Project 03 · 2026
Nautiq.
Mobile and web app for sailors, liveaboards, and boat owners to post repair questions and share fixes. Built end-to-end on Expo and Supabase.
At a glance
- Role
- Solo founder - product, design, build, launch
- Year
- 2026
- For
- Sailors, liveaboards, and boat owners
- Platform
- iOS, with web companion
- Status
- Public on the App Store
Origin
A gap I ran into at sea.
While sailing across the Atlantic, I realised there is no common knowledge base for sailors' repair knowledge. When I asked around and talked to other sailors, I learned that this is a common issue people complain about.
The problem
Boats break. Answers are scattered.
When liveaboards face a broken part on their boat, they ask around in WhatsApp communities (of which there are a lot), or they search the web for a solution. The group chats are filled daily with questions and answers, so it's hard to find a helpful repair on your specific issue in the chat history. The same problems get explained from the ground up, over and over again.
On the internet you might find a post in a forum from eight years ago, with no way to ask a follow-up question. The knowledge to fix most things already exists, but it's locked inside individual heads, buried in long forum threads, or shared once and lost.
The idea
A focused space for boat repair knowledge.

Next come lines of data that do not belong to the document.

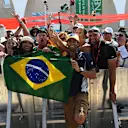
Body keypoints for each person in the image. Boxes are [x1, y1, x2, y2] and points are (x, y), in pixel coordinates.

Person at [64, 33, 96, 128]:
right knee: (71, 124)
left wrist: (79, 70)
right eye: (70, 41)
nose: (72, 43)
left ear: (78, 44)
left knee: (80, 117)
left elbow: (93, 74)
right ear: (67, 43)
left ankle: (82, 125)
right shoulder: (62, 57)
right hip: (67, 94)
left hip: (81, 92)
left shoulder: (85, 56)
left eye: (75, 41)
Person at [88, 27, 117, 103]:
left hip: (104, 81)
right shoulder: (87, 47)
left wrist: (112, 91)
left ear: (100, 35)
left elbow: (112, 71)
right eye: (90, 35)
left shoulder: (109, 47)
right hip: (90, 84)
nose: (92, 37)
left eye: (95, 35)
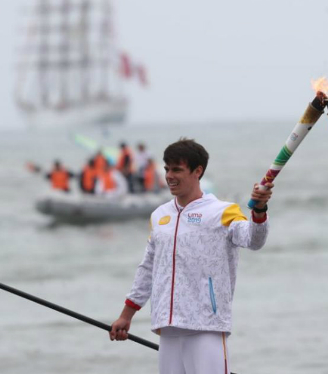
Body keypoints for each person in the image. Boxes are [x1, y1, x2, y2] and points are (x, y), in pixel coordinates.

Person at [109, 138, 273, 374]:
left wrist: (259, 210)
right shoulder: (159, 216)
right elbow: (148, 268)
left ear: (198, 171)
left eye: (177, 170)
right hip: (167, 328)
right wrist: (127, 315)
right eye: (167, 169)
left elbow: (254, 240)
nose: (169, 176)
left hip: (207, 327)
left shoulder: (222, 212)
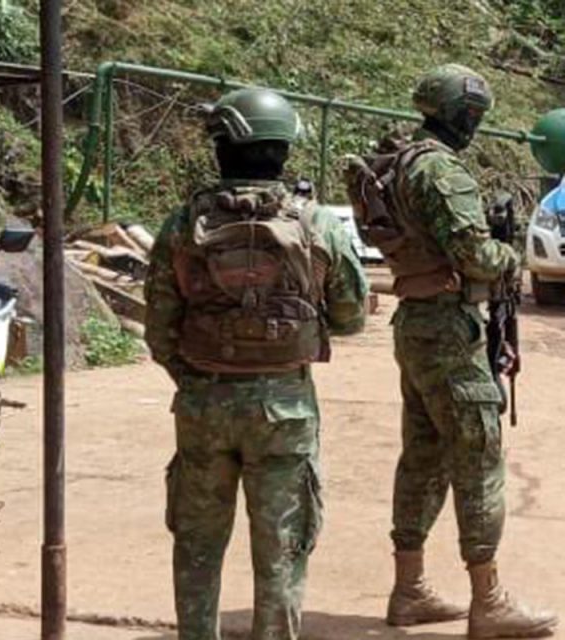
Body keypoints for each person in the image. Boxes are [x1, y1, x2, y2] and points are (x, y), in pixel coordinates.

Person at [145, 87, 368, 640]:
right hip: (286, 409)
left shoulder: (183, 223)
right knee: (283, 550)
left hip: (203, 405)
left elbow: (159, 328)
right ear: (285, 149)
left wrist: (198, 375)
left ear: (220, 147)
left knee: (197, 545)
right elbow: (350, 316)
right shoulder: (318, 224)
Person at [353, 63, 557, 638]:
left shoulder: (398, 163)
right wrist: (508, 257)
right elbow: (474, 255)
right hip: (449, 328)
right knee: (478, 456)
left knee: (423, 455)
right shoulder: (442, 172)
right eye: (474, 116)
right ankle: (488, 601)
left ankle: (409, 588)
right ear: (461, 115)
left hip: (415, 322)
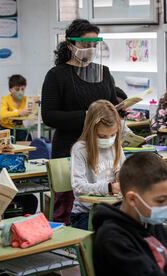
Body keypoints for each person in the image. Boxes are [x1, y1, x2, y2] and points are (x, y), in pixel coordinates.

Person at [41, 19, 119, 224]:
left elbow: (110, 105)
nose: (91, 49)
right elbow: (49, 116)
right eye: (86, 44)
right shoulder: (56, 75)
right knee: (68, 208)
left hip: (101, 149)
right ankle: (69, 250)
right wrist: (87, 116)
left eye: (95, 44)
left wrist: (119, 111)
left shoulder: (104, 72)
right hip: (68, 149)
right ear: (70, 45)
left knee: (103, 205)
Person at [71, 100, 125, 230]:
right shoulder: (80, 150)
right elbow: (78, 187)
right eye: (102, 136)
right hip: (86, 214)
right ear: (91, 130)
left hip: (113, 208)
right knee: (115, 231)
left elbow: (125, 173)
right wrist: (109, 188)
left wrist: (122, 175)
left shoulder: (116, 146)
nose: (108, 140)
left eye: (113, 135)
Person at [0, 74, 32, 141]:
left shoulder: (26, 99)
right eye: (17, 89)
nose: (20, 92)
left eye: (22, 89)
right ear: (10, 89)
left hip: (20, 128)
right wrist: (19, 112)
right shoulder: (5, 99)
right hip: (5, 129)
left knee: (29, 140)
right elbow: (3, 114)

After a bit of brainstorming I came up with Nautiq: the first app built for sailors to post and log the repairs they make on their sailboat. Once a repair is posted in Nautiq, it stays there, accessible to everyone via the web or the app.
Each question and answer becomes part of a searchable library of fixes, organised by the systems onboard: engine, electrics, rigging, plumbing, sails, hull, navigation. Instead of starting from zero with every breakdown, owners can build on what the community has already figured out.
Who it's for
The people on the dock and at sea.
Nautiq is for the people who actually maintain their boats: weekend sailors who want to fix things themselves instead of waiting weeks for a yard slot, liveaboards far from any marina, cruisers crossing oceans, and owners of older boats where the original manuals are long gone.
It's not a marketplace, not a forum dump, and not a social feed. It's a tool that respects people's time and the seriousness of the problems they're solving.
Why it matters
Why this is worth building.
Boats are expensive to own, expensive to repair, and unforgiving when things go wrong at sea. A community that makes it easier to keep them running well makes the whole experience safer, cheaper, and more accessible, especially for people who don't have a professional skipper or a mechanic on speed dial.
That's the long-term bet behind Nautiq: that distributed, contextual repair knowledge is more valuable than any single manual, and that giving sailors a good place to share it is worth doing well.
Status
Status.
The app is finished on the software side; right now I'm focused on marketing and on filling it with real repair posts. I'm in close contact with several sailors who regularly log their repairs and are starting to populate the app.